Some Common Issues with Separation Pay Plans
Clients often ask us if there are any legal issues if their separation pay plans (often referred to as severance plans) extend payments beyond an employee’s termination date. Such plans may raise potential ERISA (the Employee Retirement Income Security Act) and 409A (IRS regulations relating to non-qualified deferred compensation plans) issues to the extent that they give rise to an employee receiving a legally binding right to receive payments after the year in which the related services are performed.
ERISA
Any severance plan that requires ongoing administration for the payment of benefits (i.e., any plan that provides for more than a lump sum payment) is likely subject to ERISA (see Fort Halifax Packing Co., Inc. v. Coyne, 481 US 1 (1987)). Even if a client does not intend for a severance plan to be an ERISA plan, it may become a “de facto plan” or an ERISA-governed plan. For most of our smaller clients, we advise structuring severance plans to limit ERISA liability rather than adopt a formal ERISA plan and following burdensome ERISA requirements. Suggested steps include:
- Limit your severance plan so that it only applies to executive employees pursuant to written employment agreements.
- To the extent that you offer severance payments to other employees (even if it is only a week or two of pay), do not alter the benefits you pay to various employees. If you historically paid two weeks severance, don’t begin limiting those payments to newly terminated employees. Also, you should treat all similarly situated employees the same, regardless of the reason for termination.
- To the extent possible, limit severance to fixed dollar amounts paid automatically (make it as simple as possible).
- Limit all severance payments to two times the final rate of annual pay.
- Limit all severance periods to no more than 24 months from termination.
- Make sure all employees receiving severance execute a global release, including a release from ERISA claims.
For clients with a large number of employees subject to a severance plan (particularly 100 or more), or for clients who plan on terminating a large number of employees, we advise that such clients put significant thought into adopting a formal plan that meets all applicable ERISA requirements.
409A
Treas. Reg.
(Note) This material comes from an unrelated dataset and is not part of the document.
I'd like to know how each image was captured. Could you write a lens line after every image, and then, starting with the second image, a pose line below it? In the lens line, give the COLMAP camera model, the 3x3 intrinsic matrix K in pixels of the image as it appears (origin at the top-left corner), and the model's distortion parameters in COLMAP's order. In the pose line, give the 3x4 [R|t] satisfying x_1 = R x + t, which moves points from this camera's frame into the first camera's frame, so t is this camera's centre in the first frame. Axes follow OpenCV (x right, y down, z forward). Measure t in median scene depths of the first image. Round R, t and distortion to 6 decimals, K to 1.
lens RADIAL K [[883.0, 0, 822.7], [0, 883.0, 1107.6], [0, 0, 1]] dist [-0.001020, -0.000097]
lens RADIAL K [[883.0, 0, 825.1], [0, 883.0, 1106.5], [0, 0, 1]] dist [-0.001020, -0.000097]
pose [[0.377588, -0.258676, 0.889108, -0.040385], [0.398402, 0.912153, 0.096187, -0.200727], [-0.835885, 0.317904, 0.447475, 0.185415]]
Sec. 1.409A-1(b)(9)(iii) specifically exempts, “A separation pay plan that […] provides for separation pay only upon an involuntary separation from service.” So, if severance is payable only if the employee’s employment is terminated by the company (with or without cause) (an involuntary termination), it is exempt.
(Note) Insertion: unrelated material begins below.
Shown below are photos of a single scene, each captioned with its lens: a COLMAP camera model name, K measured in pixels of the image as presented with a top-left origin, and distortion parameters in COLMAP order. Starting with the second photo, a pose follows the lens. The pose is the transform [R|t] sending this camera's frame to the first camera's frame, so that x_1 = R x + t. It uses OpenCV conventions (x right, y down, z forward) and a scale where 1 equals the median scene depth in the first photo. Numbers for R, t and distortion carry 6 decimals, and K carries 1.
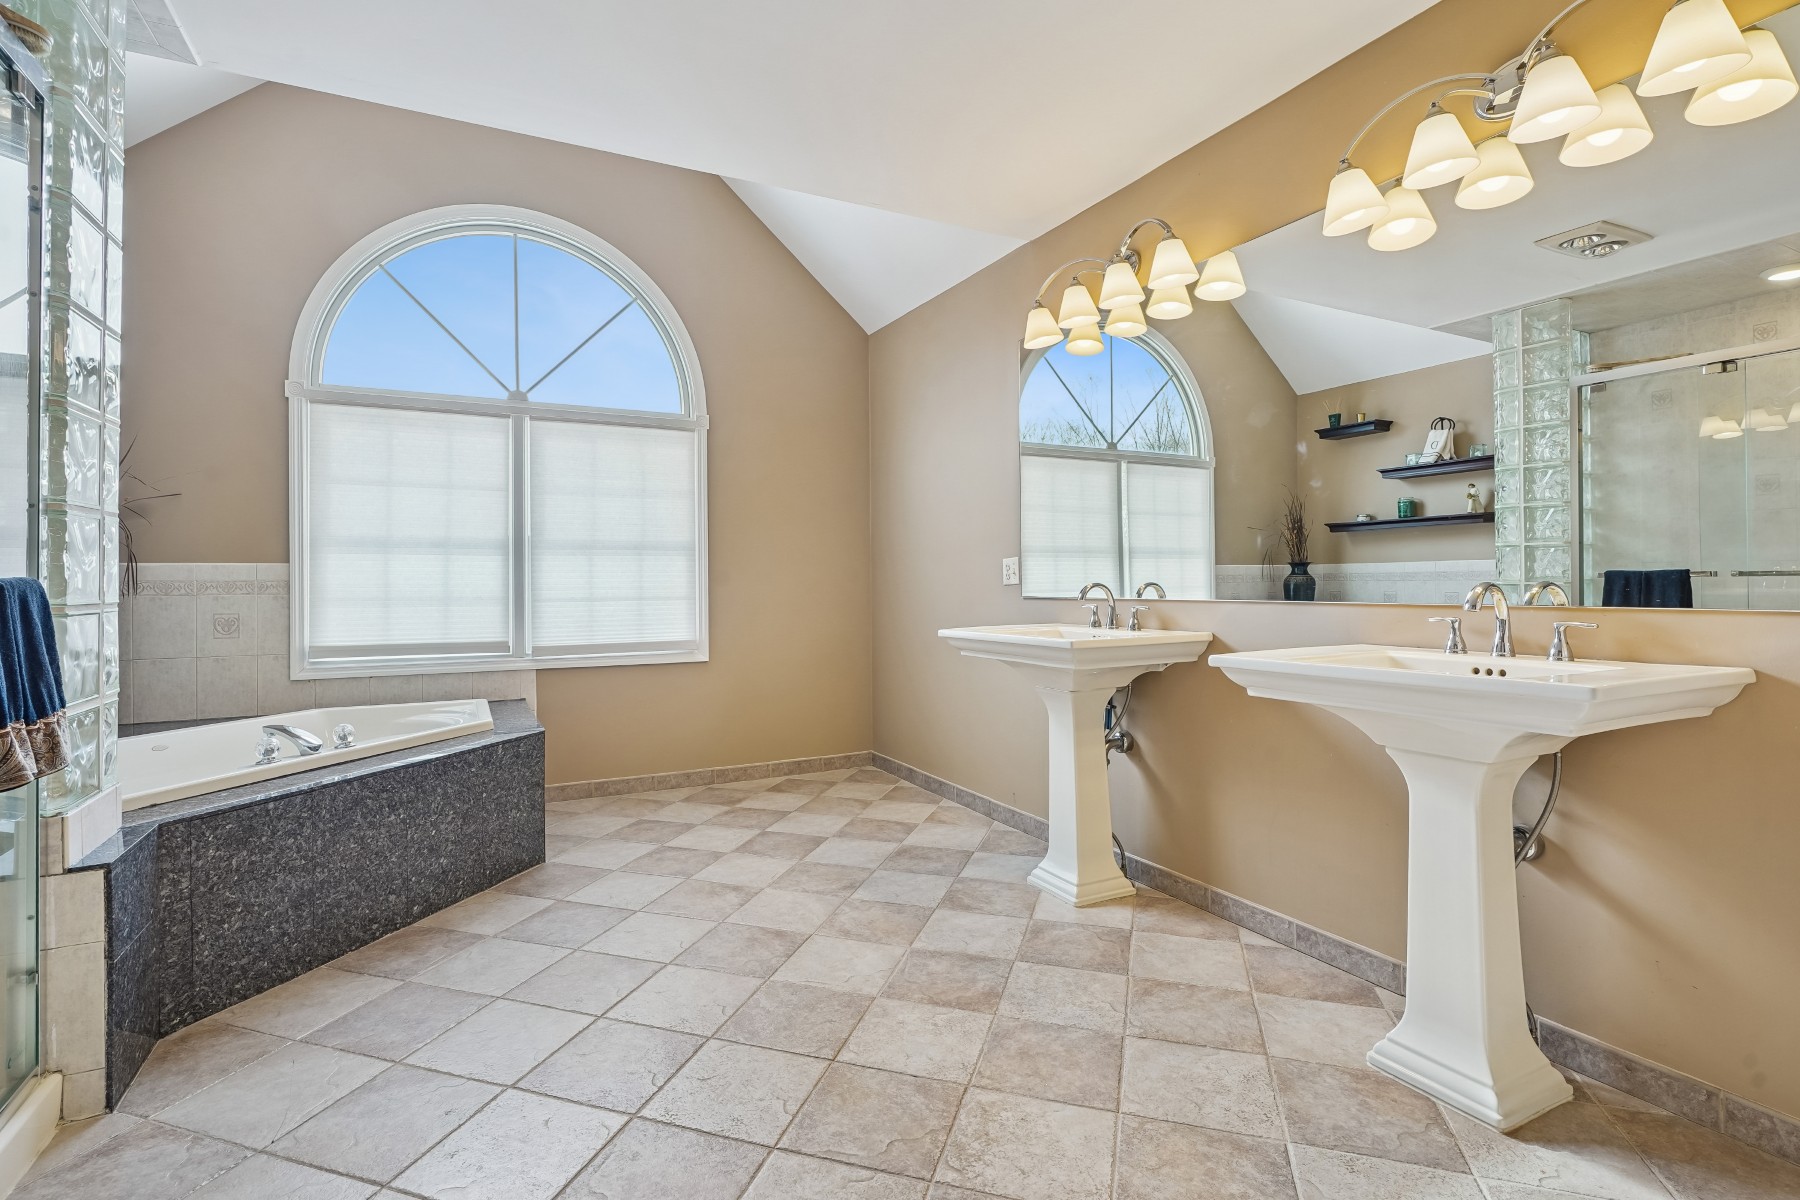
lens RADIAL K [[832.3, 0, 898.6], [0, 832.3, 588.5], [0, 0, 1]] dist [0.000484, -0.000023]
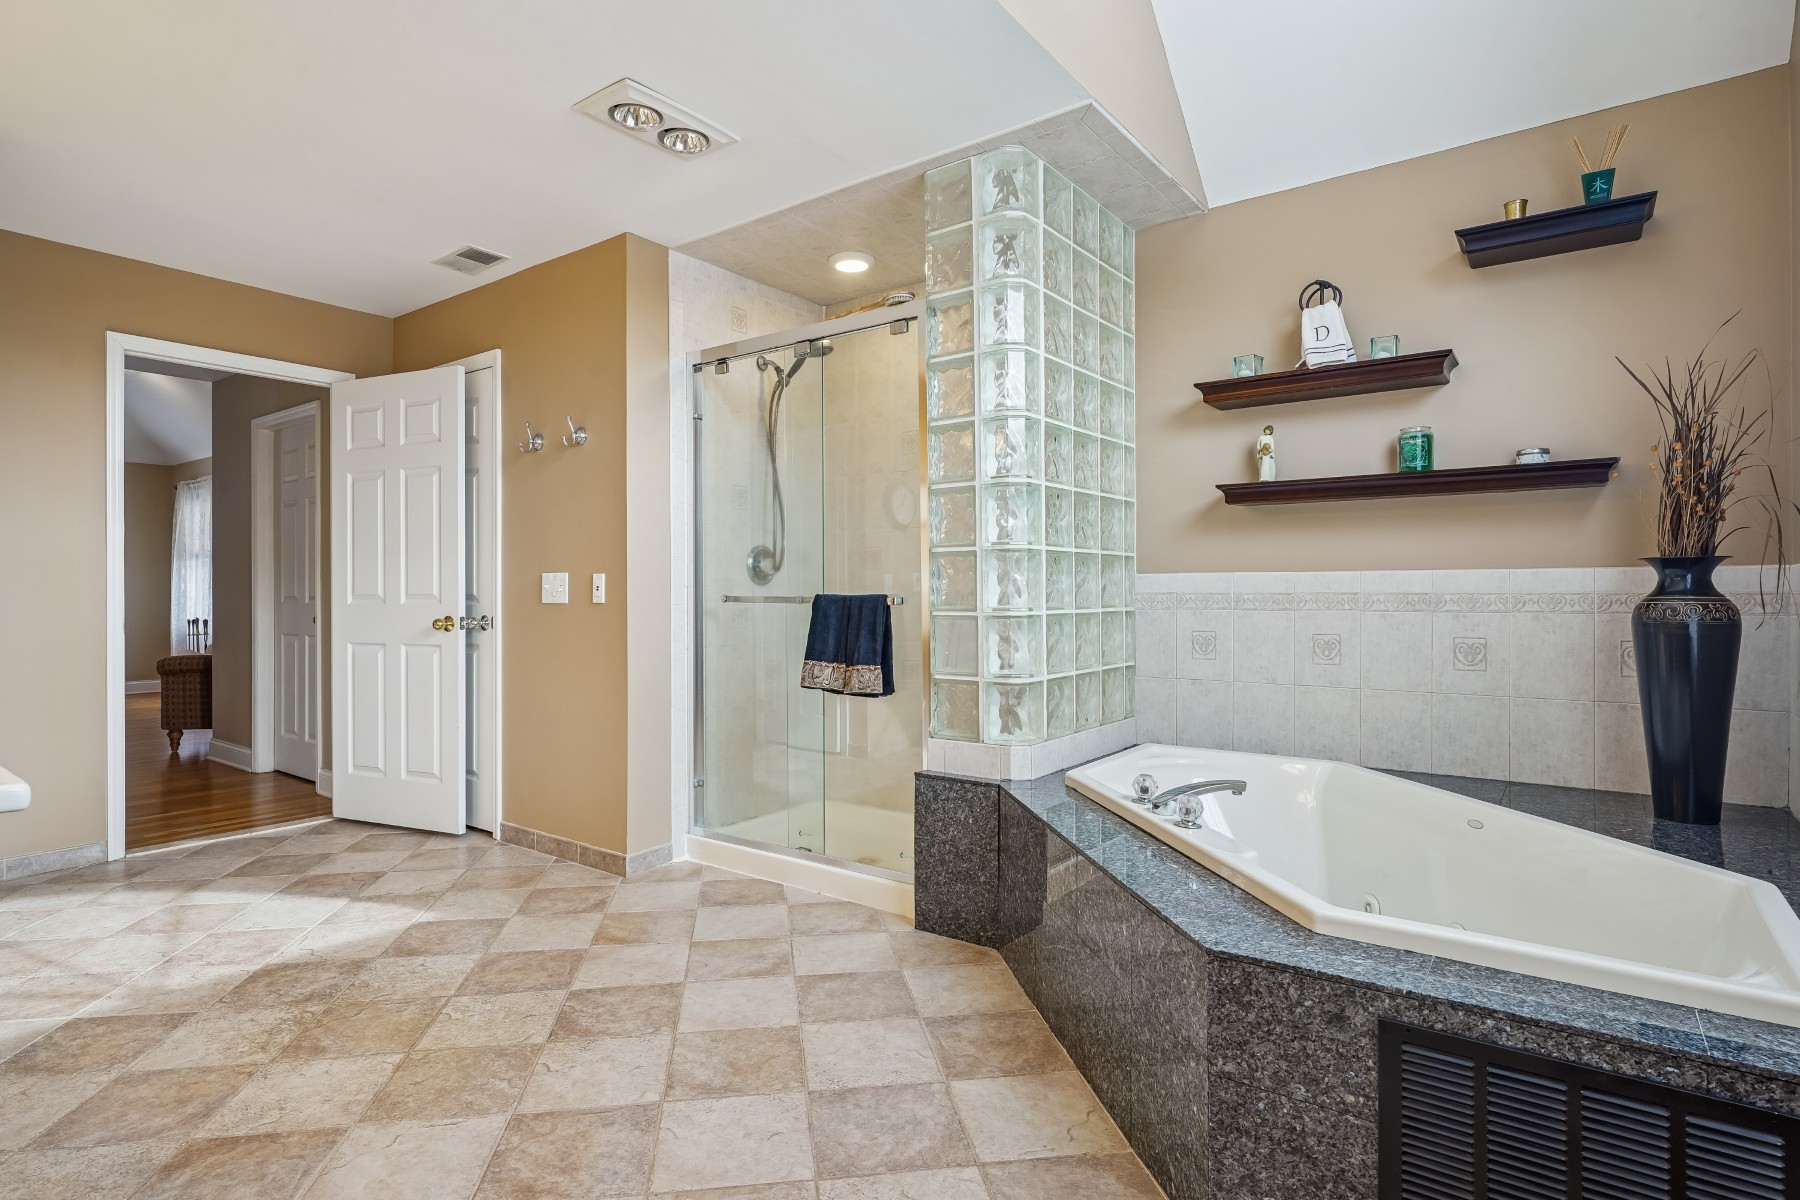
lens RADIAL K [[937.7, 0, 886.3], [0, 937.7, 593.7], [0, 0, 1]] dist [0.004707, 0.000571]
pose [[-0.907375, 0.008843, -0.420228, -0.110977], [0.006175, 0.999951, 0.007709, -0.019980], [0.420276, 0.004400, -0.907386, 1.967530]]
If severance is also payable if the employee terminates employment (a voluntary termination), then it is not exempt from 409A unless termination is pursuant to a window program meeting certain dollar limit and timing restrictions (think a voluntary early retirement plan) (see Treas. Reg. Sec. 1.409A-1(b)(9)(iii)), or if the voluntary termination is for “good reason” (see Treas. Reg. Sec. 1.409A-1(n)(2)). “Good reason” must be defined to require actions taken by the company resulting in a “material negative change” to the employee, such as a change in, “the duties to be performed, the conditions under which such duties are to be performed, or the compensation to be received for performing such services.” The payments should also be similar to the payment received upon an involuntary termination, and the employee should also be required to give the company notice of the good reasons (within 90 days of occurrence) and a reasonable opportunity to cure (at least 30 days).
Exception: Pursuant to Treas. Reg. Sec. 1.409A-1(b)(9)(i), If the severance plan acts as a substitute for, or replacement of, amounts deferred by the company under a separate non-qualified deferred compensation plan, it will not be able to take advantage of these exemptions. For example, if an employee loses his right to deferred compensation upon termination employment but instead severance payments, the severance payments may be construed as an acceleration of the deferred compensation. This can easily be overcome if the severance payments stay in effect even after the deferred compensation vests on its own.
In summary, severance arrangements that are typically included in executive employment agreement can be drafted to meet the exemptions from 409A so long as they are carefully tailored to comply with the requirements set forth above. Careful attention must be paid to agreements that provide for severance payments upon a termination of employment by the employee. 409A issues can still be mitigated if the exemptions are not met, but doing so will require more detailed expert analysis of the particular severance plan.